■ WORK TASK: Give the data again exactly as written, skipping any pictures.

■ RECORDED INFORMATION:

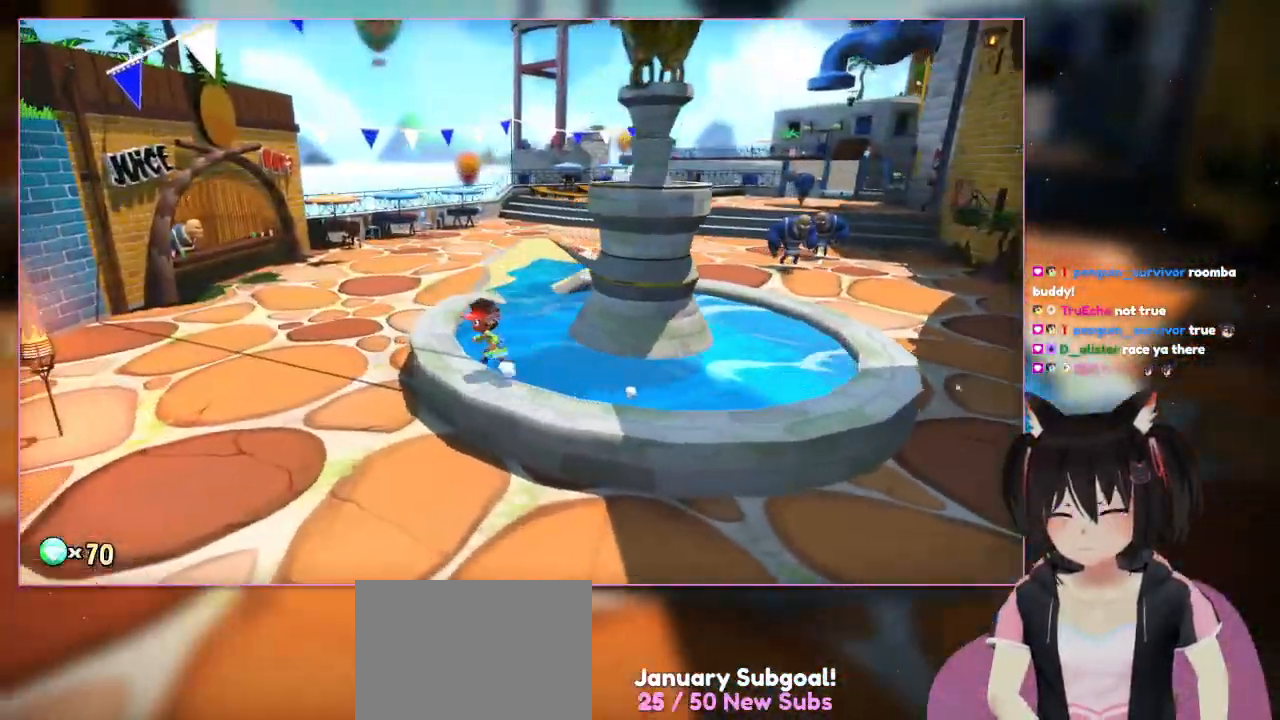
{"dt_ms": 500, "buttons": [], "left_stick": "up-left", "right_stick": "right", "events": []}
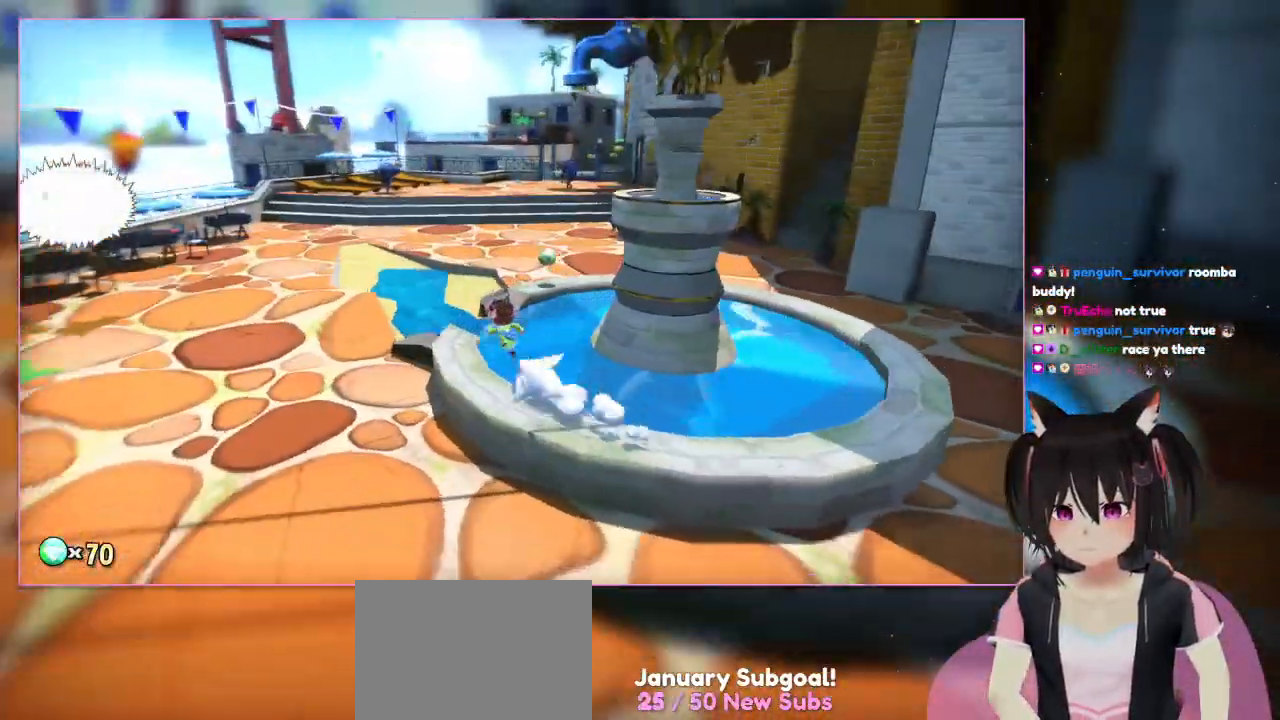
{"dt_ms": 1000, "buttons": ["L2"], "left_stick": "up", "right_stick": "center"}
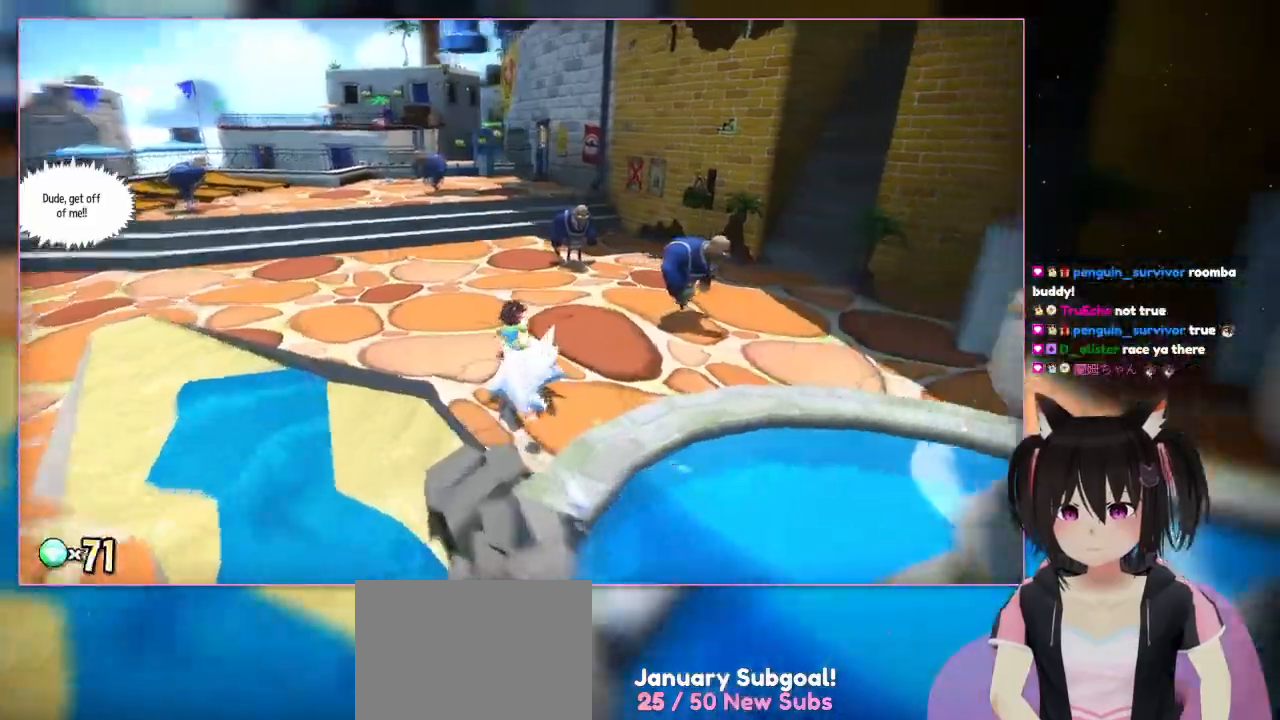
{"dt_ms": 500, "buttons": ["L2"], "left_stick": "up", "right_stick": "right", "events": [[200, "right_stick", "right"], [400, "right_stick", "center"], [467, "right_stick", "right"]]}
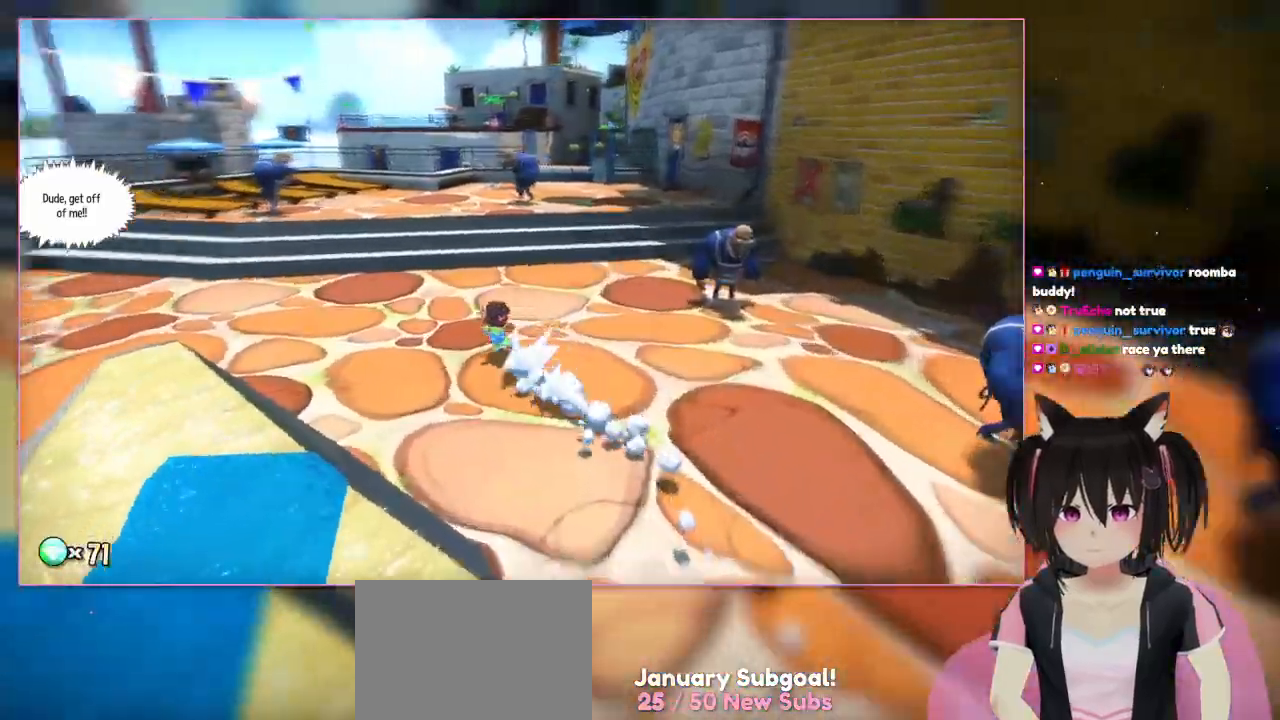
{"dt_ms": 500, "buttons": ["L2"], "left_stick": "up-left", "right_stick": "left", "events": [[67, "right_stick", "center"], [100, "left_stick", "up-left"], [300, "right_stick", "left"]]}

■ RESULT OF THE TASK:
{"dt_ms": 500, "buttons": [], "left_stick": "up-left", "right_stick": "right", "events": []}
{"dt_ms": 1000, "buttons": ["L2"], "left_stick": "up", "right_stick": "center"}
{"dt_ms": 500, "buttons": ["L2"], "left_stick": "up", "right_stick": "right", "events": [[200, "right_stick", "right"], [400, "right_stick", "center"], [467, "right_stick", "right"]]}
{"dt_ms": 500, "buttons": ["L2"], "left_stick": "up-left", "right_stick": "left", "events": [[67, "right_stick", "center"], [100, "left_stick", "up-left"], [300, "right_stick", "left"]]}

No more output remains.